Sempre a fronte alta… Inseguendo una libellula in un prato!

Inseguendo una libellula in un prato, un giorno che avevo rotto con il passato….Chissà chissà chi sei…Chissà che sarà di noi…Lo scopriremo solo vivendo…

Parole e musica di tal Lucio Battisti….

Quali migliori strofe, sono adattabili alla storia rosanero che si sta compiendo in questi giorni a suon di gol, di record, di rincorse di sogni e di speranze…

Dopo aver ottenuto l’ottava vittoria consecutiva, in quel Renzo Barbera, contro un volitivo Sud Tirol…la storia continua e la libellula ha ripreso a volare libera e bella in attesa della prossima tappa, in quel di Pescara.

Superato l’ostacolo altoatesino che tanto facile non era vista, l’ottima stagione che sta disputando la squadra di mister Castori, il Palermo è già proiettato alla prossima trasferta a Pescara, dando uno sguardo anche al cammino degli avversari che corrono senza sosta, anche se ogni tanto, sembrerebbe avvertire un qualche cedimento anche sulla scorta di risultati rocamboleschi, ottenuti sul filo di lana.

Di suo, il Palermo vince, lotta e convince e sa che deve intanto fare il proprio e farlo bene, nell’attesa di questi scontri diretti che lo vedranno impegnato, sempre in campo esterno, sia con il Monza, sia con il Frosinone, sia con il Venezia…in stretto ordine cronologico!!

E’ chiaro che, anche i risultati del girone di andata, non sono del tutto favorevoli ai rosanero, che hanno pareggiato con Venezia e Frosinone, mentre hanno perso con il Monza. Ma quello era un altro tempo e la squadra di Superpippo, non si era ancora espressa ai livelli attuali.

Quello che fa ben sperare è l’attuale condizione fisica e psicologica della squadra che sembra proprio girare al massimo delle sue potenzialità ed incute timore anche alle dirette avversarie.

Di certo, i posti per una promozione diretta sono due e se un posto sembra essere già prenotato dal Venezia, la lotta per il secondo posto vede preferito il Monza piuttosto che il Frosinone, ma il Palermo, non mollando per nulla, potrebbe scavalcare tutti o nella peggiore delle ipotesi, andarsela a giocare da vincente nell’eventuale rush finale dei play-off.

Tutti questi discorsi naturalmente, sono ininfluenti rispetto al verdetto che esprimerà il campo, ma fanno capire bene come la tensione, sia in campo che sugli spalti, cominci ad essere alta, ad ogni minuto di partita.

Frattanto, Pojanphalo, continua a comandare la classifica dei marcatori e la difesa rosanero, con i suoi 19 gol subiti, è la migliore della cadetteria.

Ciò significa che oramai i meccanismi sono abbastanza rodati ed il fatto che spesso vadano a segno anche i difensori, rappresenta la risposta a quella grinta a tutto campo che oggi si vede in ogni singolo elemento schierato.

Tra l’altro, la speranza, è proprio quella di vedere ancora dei miglioramenti in taluni giocatori che magari, sino ad ora stanno rendendo un po’ meno del dovuto, secondo le proprie potenzialità.

Il dato degli spettatori sugli spalti, sta reggendo l’urto della cattiva stagione meteorologica e degli slittamenti di orari e di giornata, rispetto al calendario iniziale.
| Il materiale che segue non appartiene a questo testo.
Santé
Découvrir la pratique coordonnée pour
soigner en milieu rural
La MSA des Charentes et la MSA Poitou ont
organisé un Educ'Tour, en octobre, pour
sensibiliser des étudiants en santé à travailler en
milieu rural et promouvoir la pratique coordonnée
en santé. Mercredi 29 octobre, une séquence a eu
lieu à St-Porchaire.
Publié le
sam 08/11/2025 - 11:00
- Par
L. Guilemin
La media delle presenze sui gradoni, anche se calata rispetto ai pienoni da tutto esaurito, delle prime giornate di campionato, mantiene numeri da primato con un dato di oltre 25000 presenze settimanali. E’ chiaro che il rush finale richiamerà altra gente e riempirà i vuoti sugli spalti, mentre è stabile, con numeri stratosferici, il seguito dei tifosi in trasferta.

Dati e presenze frenati soltanto dai divieti imposti dall’Autorità, che decide e gestisce ( malamente ) il diritto di essere presenti allo stadio.
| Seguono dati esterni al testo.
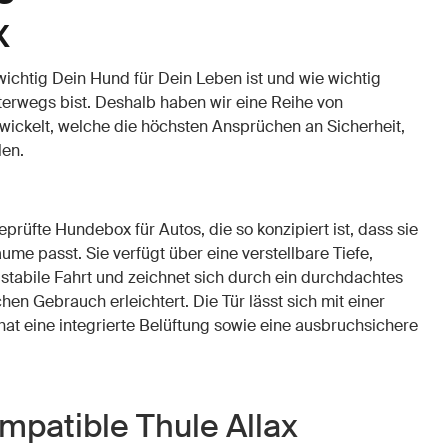
x
wichtig Dein Hund für Dein Leben ist und wie wichtig
nterwegs bist. Deshalb haben wir eine Reihe von
ickelt, welche die höchsten Ansprüchen an Sicherheit,
len.
geprüfte Hundebox für Autos, die so konzipiert ist, dass sie
äume passt. Sie verfügt über eine verstellbare Tiefe,
 stabile Fahrt und zeichnet sich durch ein durchdachtes
hen Gebrauch erleichtert. Die Tür lässt sich mit einer
hat eine integrierte Belüftung sowie eine ausbruchsichere
patible Thule Allax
Insomma, il senso di appartenenza e la voglia di sostenere il Palermo è tornata ad essere trascinante per tutti e questo è già un successo da attribuire a Superpippo ed a tutta la squadra. Speriamo che non sia il solo da festeggiare.

Tornando al prossimo confronto con il Pescara, diciamo che l’obiettivo è quello di conquistare i tre punti, proprio in virtù del fatto che l’inseguimento ancora non si è concluso, ma d’altra parte, da qua alla fine del campionato, non ci sarà spazio per altre pause di riflessione e la vittoria diventa d’obbligo, ad ogni partita.

Alla fine, vincerà chi sbaglia di meno e il Palermo dovrà mostrarsi più Aquila che libellula, per regalare un sogno inseguito da tempo.